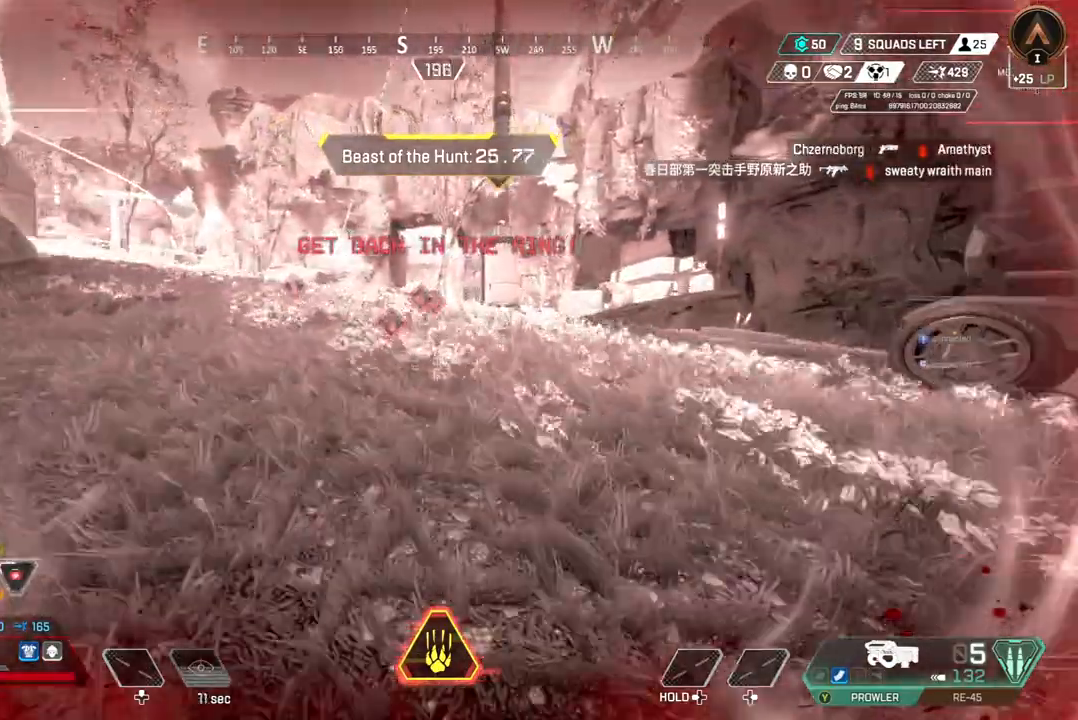
{"buttons": ["A"], "left_stick": "up", "right_stick": "center", "events": [[467, "A", "down"]]}
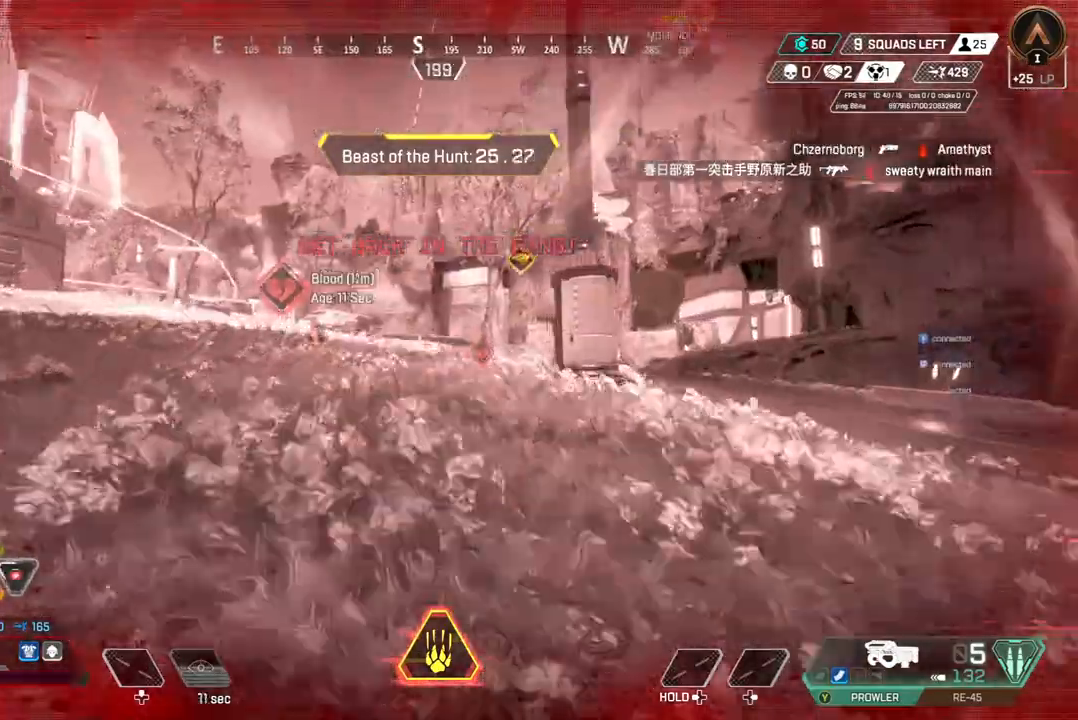
{"buttons": [], "left_stick": "up", "right_stick": "center", "events": [[167, "A", "up"]]}
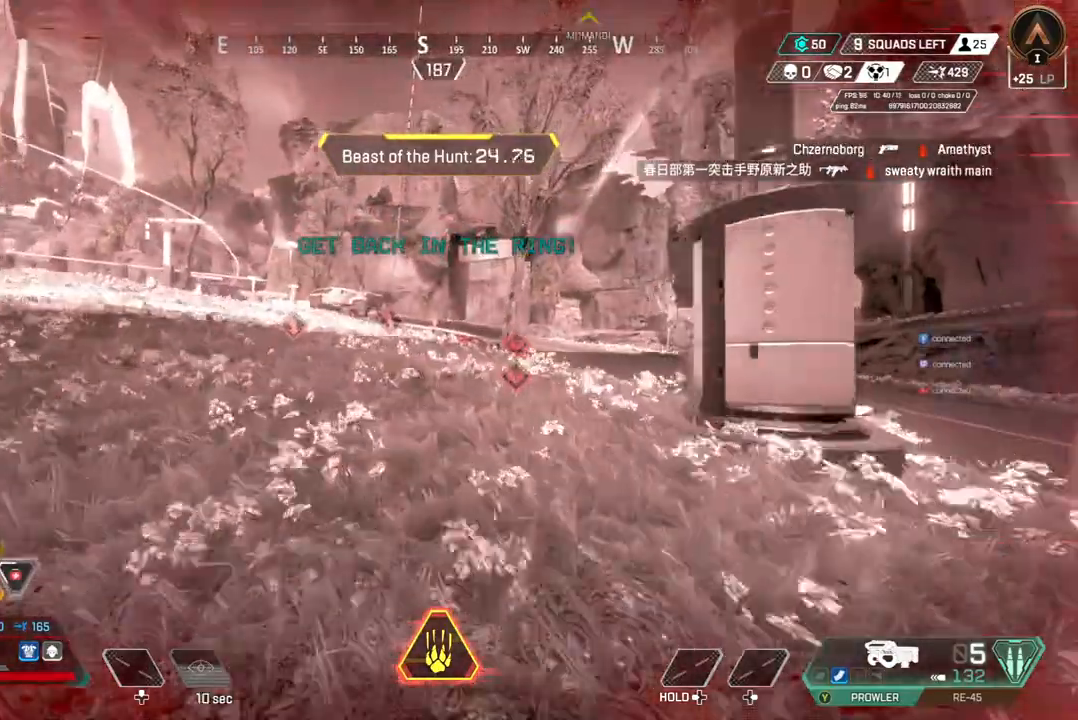
{"buttons": [], "left_stick": "up", "right_stick": "center", "events": [[367, "right_stick", "up-right"], [467, "right_stick", "center"]]}
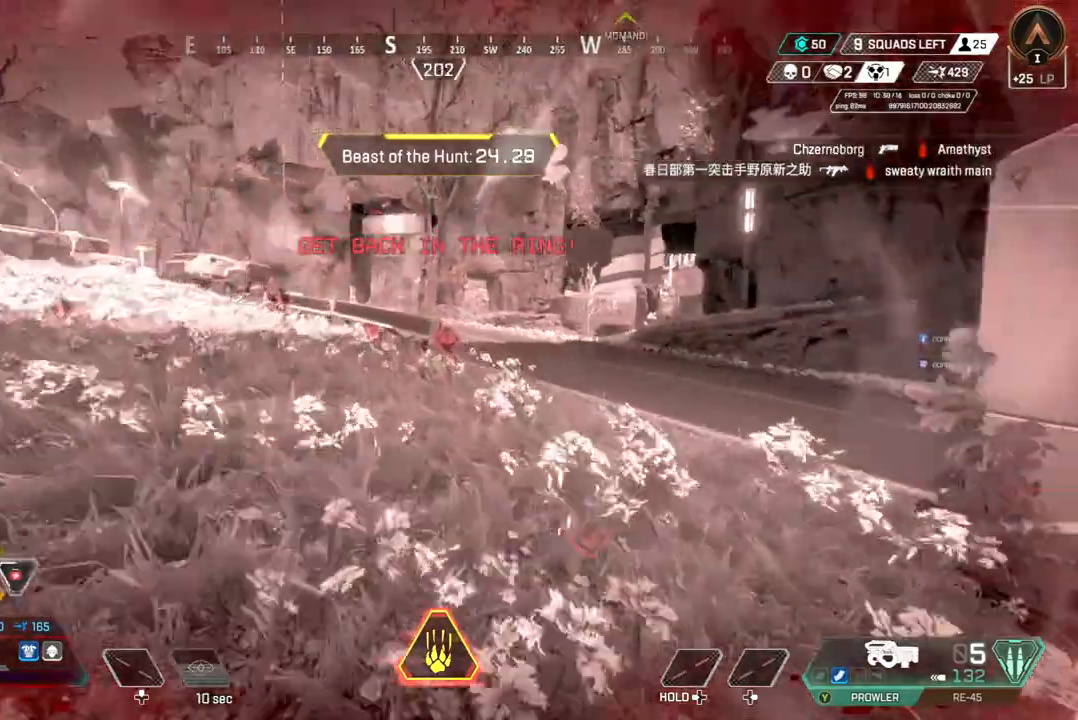
{"buttons": [], "left_stick": "up", "right_stick": "center", "events": [[67, "B", "down"], [333, "A", "down"], [467, "B", "up"], [500, "A", "up"]]}
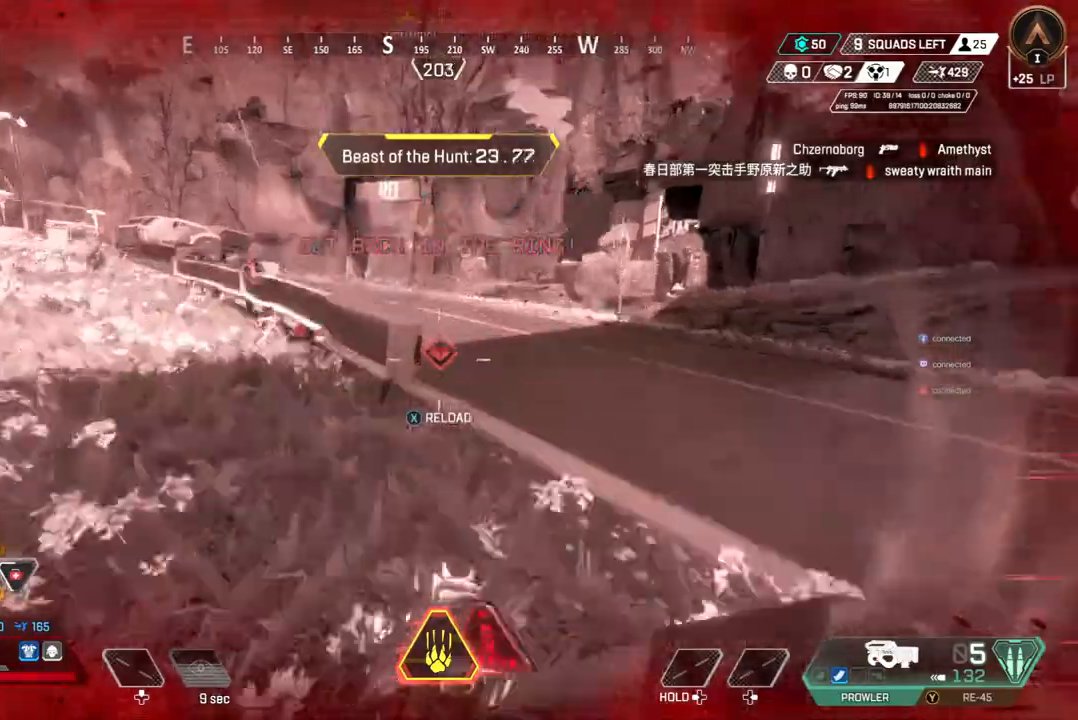
{"buttons": [], "left_stick": "up-right", "right_stick": "center", "events": [[333, "left_stick", "up-right"]]}
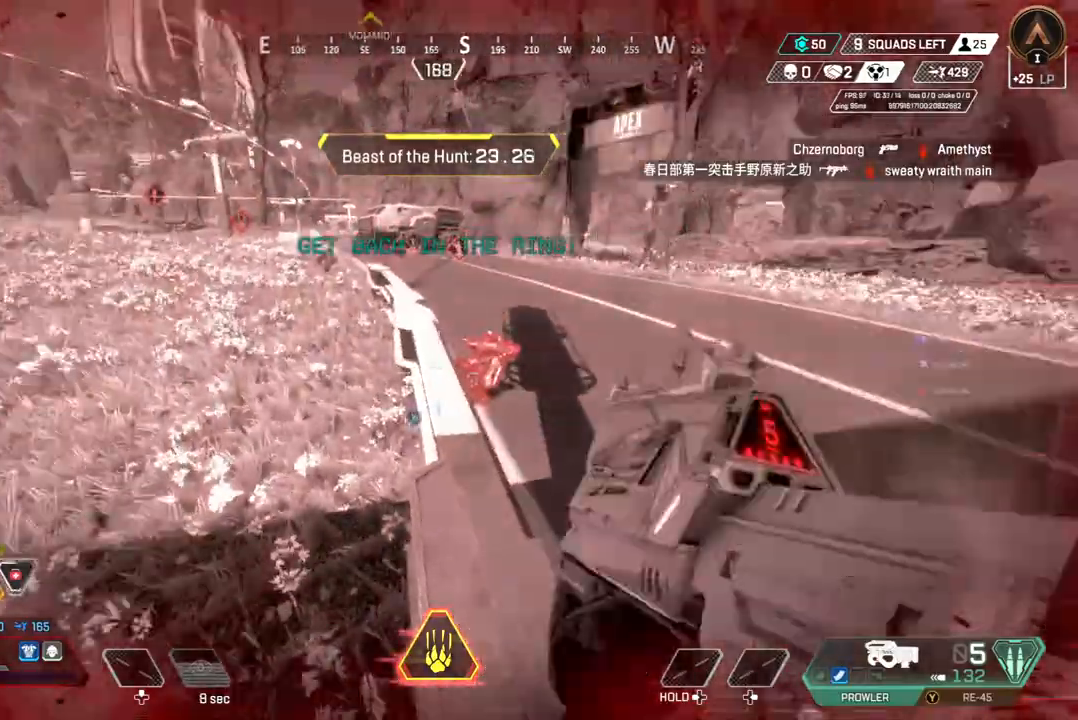
{"buttons": [], "left_stick": "up", "right_stick": "center", "events": [[333, "R2", "down"], [333, "left_stick", "up"], [367, "right_stick", "left"], [433, "R2", "up"], [433, "right_stick", "center"]]}
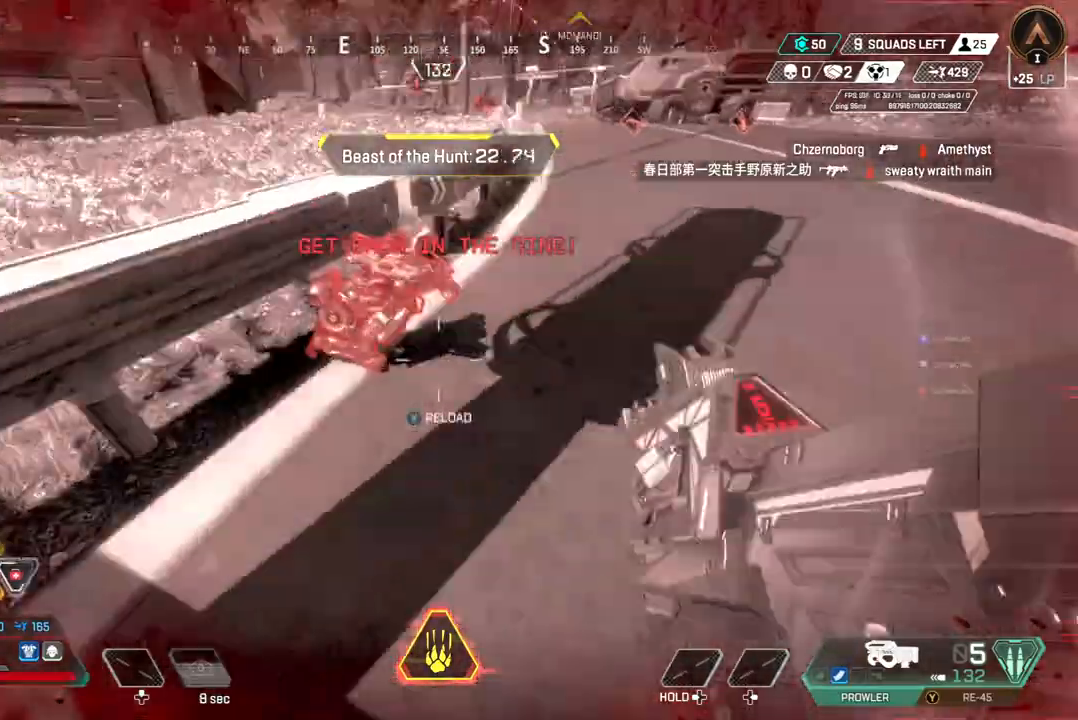
{"buttons": ["R2"], "left_stick": "up-left", "right_stick": "right", "events": [[33, "right_stick", "up-left"], [100, "R2", "down"], [133, "right_stick", "center"], [233, "R2", "up"], [267, "R2", "down"], [367, "R2", "up"], [400, "left_stick", "up-left"], [433, "right_stick", "right"], [467, "R2", "down"]]}
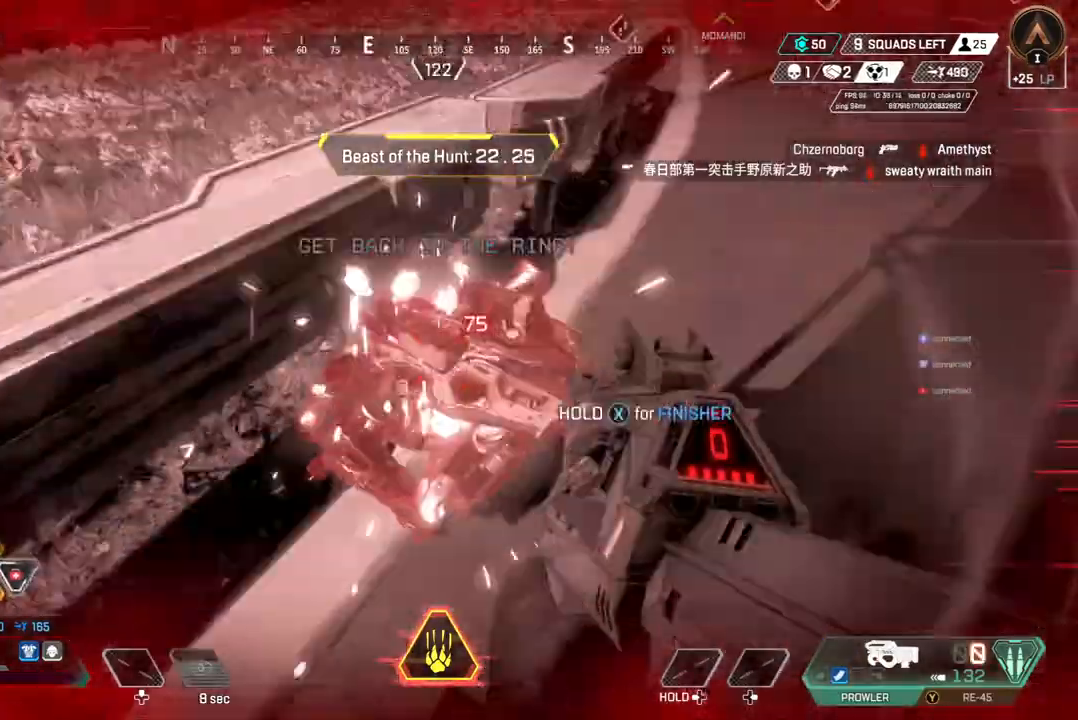
{"buttons": [], "left_stick": "down", "right_stick": "up", "events": [[33, "right_stick", "center"], [67, "R2", "up"], [67, "left_stick", "center"], [100, "right_stick", "right"], [133, "R2", "down"], [167, "right_stick", "center"], [233, "R2", "up"], [300, "R2", "down"], [367, "R2", "up"], [367, "right_stick", "up"], [400, "left_stick", "down"]]}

------------------------------------------------------------------------

> _Work task_: Output the full set of records above without changing a word, and drop the images.

> _Your solution_:
{"buttons": ["A"], "left_stick": "up", "right_stick": "center", "events": [[467, "A", "down"]]}
{"buttons": [], "left_stick": "up", "right_stick": "center", "events": [[167, "A", "up"]]}
{"buttons": [], "left_stick": "up", "right_stick": "center", "events": [[367, "right_stick", "up-right"], [467, "right_stick", "center"]]}
{"buttons": [], "left_stick": "up", "right_stick": "center", "events": [[67, "B", "down"], [333, "A", "down"], [467, "B", "up"], [500, "A", "up"]]}
{"buttons": [], "left_stick": "up-right", "right_stick": "center", "events": [[333, "left_stick", "up-right"]]}
{"buttons": [], "left_stick": "up", "right_stick": "center", "events": [[333, "R2", "down"], [333, "left_stick", "up"], [367, "right_stick", "left"], [433, "R2", "up"], [433, "right_stick", "center"]]}
{"buttons": ["R2"], "left_stick": "up-left", "right_stick": "right", "events": [[33, "right_stick", "up-left"], [100, "R2", "down"], [133, "right_stick", "center"], [233, "R2", "up"], [267, "R2", "down"], [367, "R2", "up"], [400, "left_stick", "up-left"], [433, "right_stick", "right"], [467, "R2", "down"]]}
{"buttons": [], "left_stick": "down", "right_stick": "up", "events": [[33, "right_stick", "center"], [67, "R2", "up"], [67, "left_stick", "center"], [100, "right_stick", "right"], [133, "R2", "down"], [167, "right_stick", "center"], [233, "R2", "up"], [300, "R2", "down"], [367, "R2", "up"], [367, "right_stick", "up"], [400, "left_stick", "down"]]}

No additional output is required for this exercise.